Aer Lingus has announced its preliminary results for 2014, noting an impressive 18% rise in operating profits.
The carrier made €72.0 million up 17.8% from €61.1 million in the previous year with total revenue up 9.2% to €1,556.9 million compared to €1,425.1 million in 2013.
Total network passengers surpassed 11 million for the first time in its history in 2014 and the average fare revenue per seat was €98.93, up 9.4%.
Commenting on the performance Christoph Mueller, Aer Lingus’ CEO said 2014 had “proved the strength of our ‘value carrier’ business model across both our short and long haul businesses”.
“We profitably expanded our long haul network utilising our cost advantage and favourable geographic position and helped establish Dublin as the 7th largest European hub for transatlantic connections,”he continued.
“Our short haul business continued to demonstrate its resilience despite a highly competitive market.
“Commercial initiatives, in addition to cost control, led to the highest operating profit since the financial crisis and 17.8% above last year.”
Mueller added that the time had come to invest in the “customer proposition and distribution model” in addition to reducing costs.

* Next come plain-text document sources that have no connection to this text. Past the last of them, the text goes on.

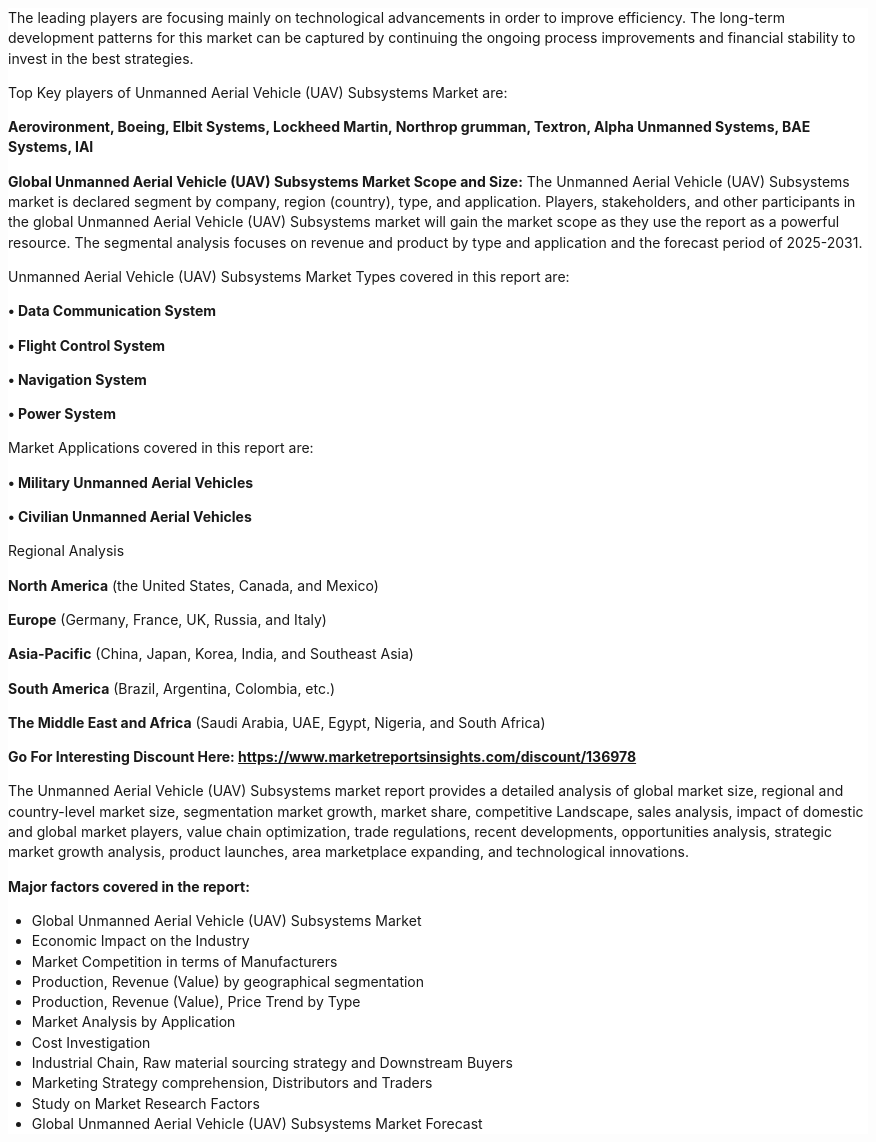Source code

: The leading players are focusing mainly on technological advancements in order to improve efficiency. The long-term development patterns for this market can be captured by continuing the ongoing process improvements and financial stability to invest in the best strategies.

Top Key players of Unmanned Aerial Vehicle (UAV) Subsystems Market are:

<strong>Aerovironment, Boeing, Elbit Systems, Lockheed Martin, Northrop grumman, Textron, Alpha Unmanned Systems, BAE Systems, IAI</strong>

<strong><b>Global Unmanned Aerial Vehicle (UAV) Subsystems Market Scope and Size:</b></strong>
The Unmanned Aerial Vehicle (UAV) Subsystems market is declared segment by company, region (country), type, and application. Players, stakeholders, and other participants in the global Unmanned Aerial Vehicle (UAV) Subsystems market will gain the market scope as they use the report as a powerful resource. The segmental analysis focuses on revenue and product by type and application and the forecast period of 2025-2031.

Unmanned Aerial Vehicle (UAV) Subsystems Market Types covered in this report are:

<strong>• Data Communication System

• Flight Control System

• Navigation System

• Power System</strong>

Market Applications covered in this report are:

<strong>• Military Unmanned Aerial Vehicles

• Civilian Unmanned Aerial Vehicles</strong> 

Regional Analysis

<strong>North America</strong> (the United States, Canada, and Mexico)

<strong>Europe</strong> (Germany, France, UK, Russia, and Italy)

<strong>Asia-Pacific</strong> (China, Japan, Korea, India, and Southeast Asia)

<strong>South America</strong> (Brazil, Argentina, Colombia, etc.)

<strong>The Middle East and Africa</strong> (Saudi Arabia, UAE, Egypt, Nigeria, and South Africa)

<strong>Go For Interesting Discount Here: <a href=https://www.marketreportsinsights.com/discount/136978>https://www.marketreportsinsights.com/discount/136978</a></strong>

The Unmanned Aerial Vehicle (UAV) Subsystems market report provides a detailed analysis of global market size, regional and country-level market size, segmentation market growth, market share, competitive Landscape, sales analysis, impact of domestic and global market players, value chain optimization, trade regulations, recent developments, opportunities analysis, strategic market growth analysis, product launches, area marketplace expanding, and technological innovations.

<strong><b>Major factors covered in the report:</b></strong>
<ul>
  <li>Global Unmanned Aerial Vehicle (UAV) Subsystems Market </li>
  <li>Economic Impact on the Industry</li>
  <li>Market Competition in terms of Manufacturers</li>
  <li>Production, Revenue (Value) by geographical segmentation</li>
  <li>Production, Revenue (Value), Price Trend by Type</li>
  <li>Market Analysis by Application</li>
  <li>Cost Investigation</li>
  <li>Industrial Chain, Raw material sourcing strategy and Downstream Buyers</li>
  <li>Marketing Strategy comprehension, Distributors and Traders</li>
  <li>Study on Market Research Factors</li>
  <li>Global Unmanned Aerial Vehicle (UAV) Subsystems Market Forecast</li>
</ul>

“Now that the complex IASS pension funding issues have been addressed, we are re-launching our CORE programme, starting with the introduction of a new voluntary severance scheme at the beginning of this year,” he asserted.

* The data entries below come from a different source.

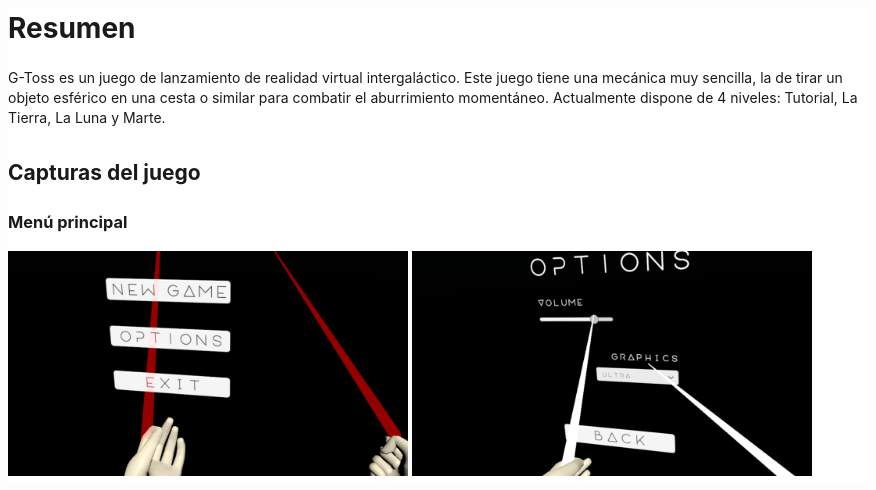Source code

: # Resumen

G-Toss es un juego de lanzamiento de realidad virtual intergaláctico.
Este juego tiene una mecánica muy sencilla, la de tirar un objeto esférico en una cesta o similar para combatir el aburrimiento momentáneo.
Actualmente dispone de 4 niveles: Tutorial, La Tierra, La Luna y Marte.

## Capturas del juego

### Menú principal

<img src="art/main_menu.png" width="400"/>
<img src="art/options.png" width="400"/>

Mueller is handing over to incoming chief Stephen Kavanagh at the end of the week.
Long haul performance saw revenue up 28.4% to €490.0 million, passenger numbers up 20.6% and load factor up 0.6 points to 83.7%.
Short haul performance saw average fare per seat up 2.5% to €69.60 on steady load factors. Short haul revenue in 2014 was €791.0 million compared to €789.0 million in the previous year.